How are you coming along planning? I wish for peaceful planning for you!
I think the best ways to get your early planning going is to see where you can combine children in blocks or topics, gather your resources, and just begin. Where is the wonder and activity, and where is the skill progression for the upper grades? I would to hear from you how you are doing!
What an inspiring post! I was unable to attend the Waldorf Homeschool Conference in person, but I registered and am eagerly waiting for the recordings of the sessions! I have been planning, too, but the end of this year has had an intense surge, so my planning so far has been more of the dreamy, brainstorming variety. We school through a charter that we love and a couple of the classes that are being offered this coming year are going to offer shape to our learning a little differently than I might plan if we were flying solo. I am very accepting of this, but it does make my plans look a little different than many. We also got a little behind last school year, so I brought history blocks forward into this year so I am going to need to consolidate or roll history forward again, to stay in line. I really enjoy planning as long as I don’t reach for too many resources or over-think too much, which is so easy to do!
Thank you, Nicola! I hope you especially enjoy my math session; it was my favorite one to do. 🙂 I think the main picture is to look at developmental themes and see what can be brought in that way to satisfy the Waldorf part of you. ❤ I will be looking forward to hearing your plans!

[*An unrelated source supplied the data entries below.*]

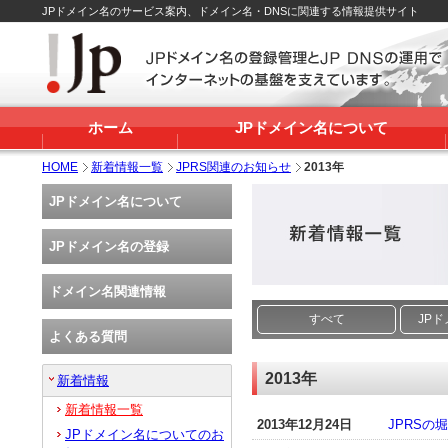
JPドメイン名のサービス案内、ドメイン名・DNSに関連する情報提供サイト
ホーム
JPドメイン名について
HOME
新着情報一覧
JPRS関連のお知らせ
2013年
JPドメイン名について
JPドメイン名の登録
ドメイン名関連情報
すべて
JP
よくある質問
2013年
新着情報
新着情報一覧
2013年12月24日
JPRSの
JPドメイン名についてのお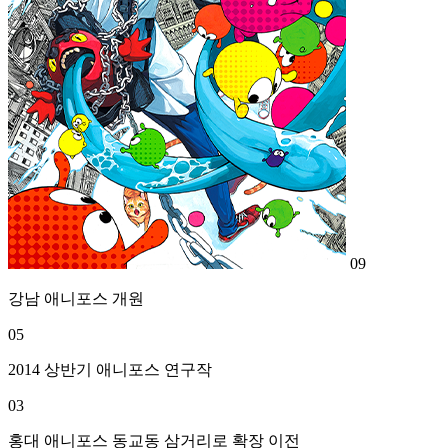
09
강남 애니포스 개원
05
2014 상반기 애니포스 연구작
03
홍대 애니포스 동교동 삼거리로 확장 이전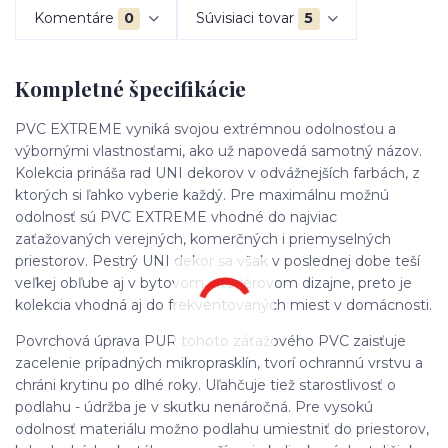
Komentáre
0
Súvisiaci tovar
5
Kompletné špecifikácie
PVC EXTREME vyniká svojou extrémnou odolnosťou a
výbornými vlastnosťami, ako už napovedá samotný názov.
Kolekcia prináša rad UNI dekorov v odvážnejších farbách, z
ktorých si ľahko vyberie každý. Pre maximálnu možnú
odolnosť sú PVC EXTREME vhodné do najviac
zaťažovaných verejných, komerčných i priemyselných
priestorov. Pestrý UNI dekor sa však v poslednej dobe teší
veľkej obľube aj v bytovom interiérovom dizajne, preto je
kolekcia vhodná aj do frekventovaných miest v domácnosti.
Povrchová úprava PUR tohoto záťažového PVC zaisťuje
zacelenie prípadných mikroprasklín, tvorí ochrannú vrstvu a
chráni krytinu po dlhé roky. Uľahčuje tiež starostlivosť o
podlahu - údržba je v skutku nenáročná. Pre vysokú
odolnosť materiálu možno podlahu umiestniť do priestorov,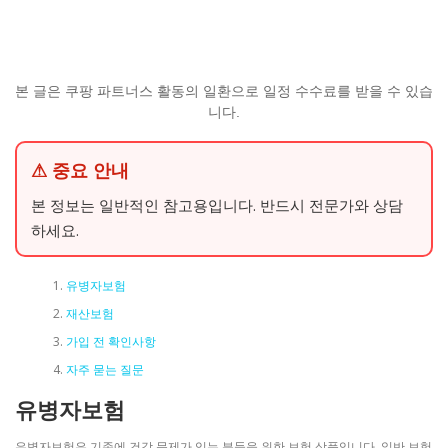
본 글은 쿠팡 파트너스 활동의 일환으로 일정 수수료를 받을 수 있습
니다.
⚠ 중요 안내
본 정보는 일반적인 참고용입니다. 반드시 전문가와 상담
하세요.
유병자보험
재산보험
가입 전 확인사항
자주 묻는 질문
유병자보험
유병자보험은 기존에 건강 문제가 있는 분들을 위한 보험 상품입니다. 일반 보험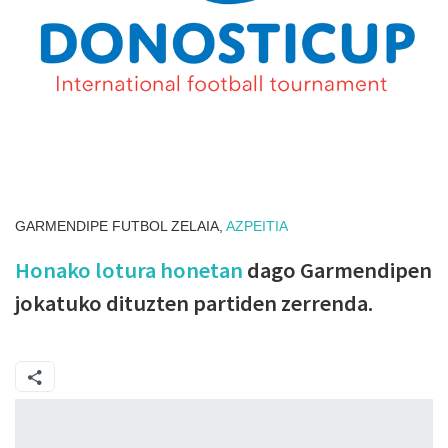
GARMENDIPE FUTBOL ZELAIA,
AZPEITIA
Honako lotura honetan
dago Garmendipen
jokatuko dituzten partiden zerrenda.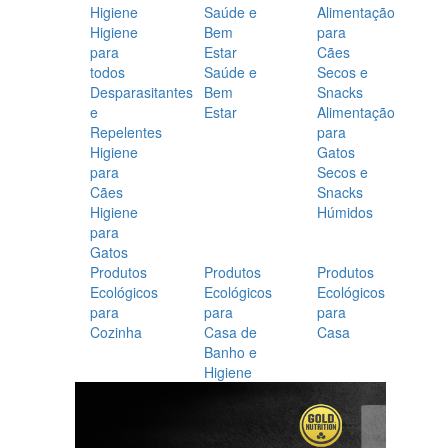
Higiene
Saúde e
Alimentação
Higiene
Bem
para
para
Estar
Cães
todos
Saúde e
Secos e
Desparasitantes
Bem
Snacks
e
Estar
Alimentação
Repelentes
para
Higiene
Gatos
para
Secos e
Cães
Snacks
Higiene
Húmidos
para
Gatos
Produtos
Produtos
Produtos
Ecológicos
Ecológicos
Ecológicos
para
para
para
Cozinha
Casa de
Casa
Banho e
Higiene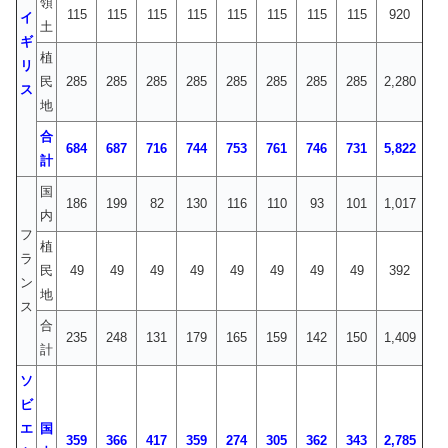
領
115
115
115
115
115
115
115
115
920
イ
土
ギ
植
リ
民
285
285
285
285
285
285
285
285
2,280
ス
地
合
684
687
716
744
753
761
746
731
5,822
計
国
186
199
82
130
116
110
93
101
1,017
内
フ
植
ラ
民
49
49
49
49
49
49
49
49
392
ン
地
ス
合
235
248
131
179
165
159
142
150
1,409
計
ソ
ビ
エ
国
359
366
417
359
274
305
362
343
2,785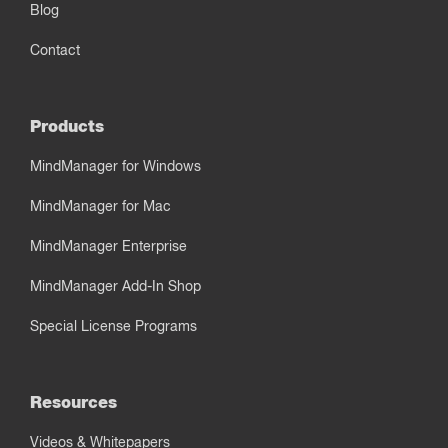
Blog
Contact
Products
MindManager for Windows
MindManager for Mac
MindManager Enterprise
MindManager Add-In Shop
Special License Programs
Resources
Videos & Whitepapers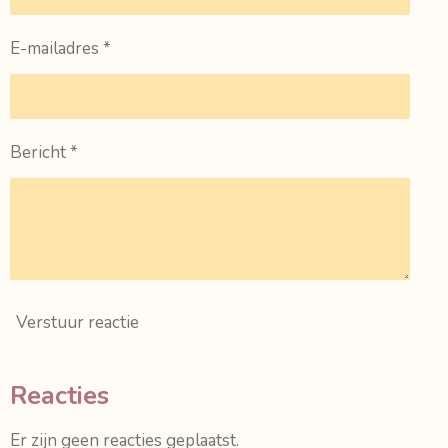
E-mailadres *
Bericht *
Verstuur reactie
Reacties
Er zijn geen reacties geplaatst.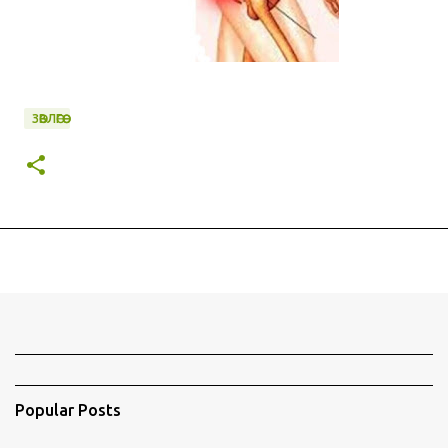
ЗӨВЛӨГӨӨ
Popular Posts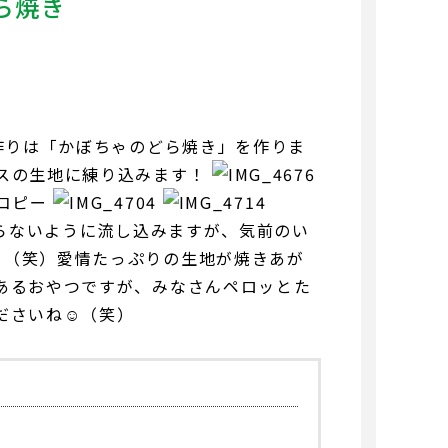
ら焼き
つ作りは「かぼちゃのどら焼き」を作りま
クスの生地に練り込みます！
らないように流し込みますが、気前のい
、（笑）愛情たっぷりの生地が焼きあが
あるおやつですが、みなさんペロッとた
ださいね☺（笑）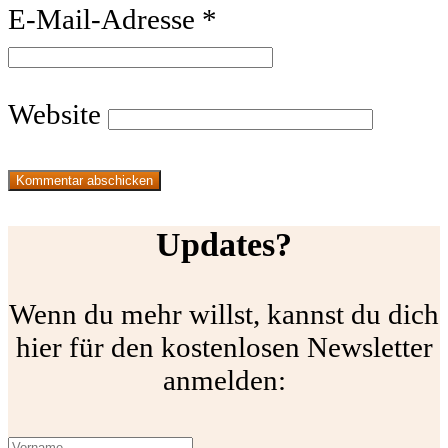
E-Mail-Adresse
*
Website
Updates?
Wenn du mehr willst, kannst du dich
hier für den kostenlosen Newsletter
anmelden: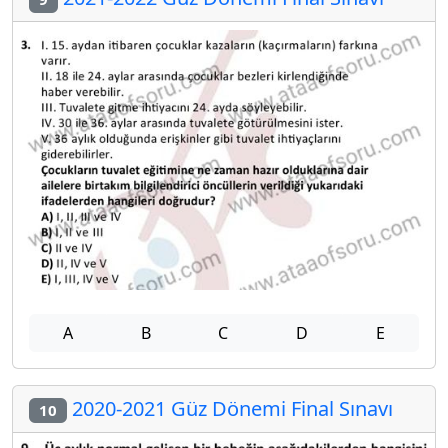
A
B
C
D
E
2020-2021 Güz Dönemi Final Sınavı
10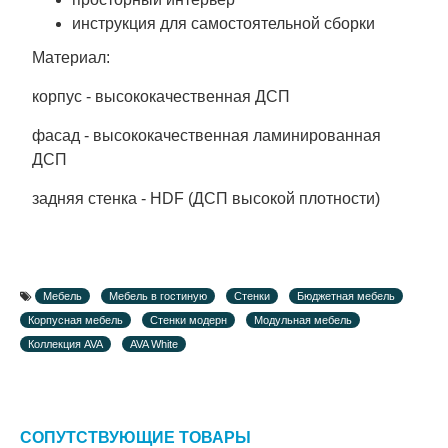
инструкция для самостоятельной сборки
Материал:
корпус - высококачественная ДСП
фасад - высококачественная ламинированная
ДСП
задняя стенка - HDF (ДСП высокой плотности)
Мебель
Мебель в гостиную
Стенки
Бюджетная мебель
Корпусная мебель
Стенки модерн
Модульная мебель
Коллекция AVA
AVA White
СОПУТСТВУЮЩИЕ ТОВАРЫ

Carrie, I definitely look at the developmental needs of each stage/age. I think the key is to hold those in my mind and heart as I choose materials that resonate for me/my family and speak to each child. I have now listened to both your math session and your 6-8 grades session. Both were outstanding! Your math session resonates so much with the approach I have taken/shifted to in recent years, as I feel we are “late” with math, leftover from a transition from school to homeschool. I am currently reading Let’s Play Math by Denise Gaskins, which is right in line with so much of what you were saying about how we look at math and interact with math daily. Is there any way to get the notes/print outs that you intended to hand out to those there in person?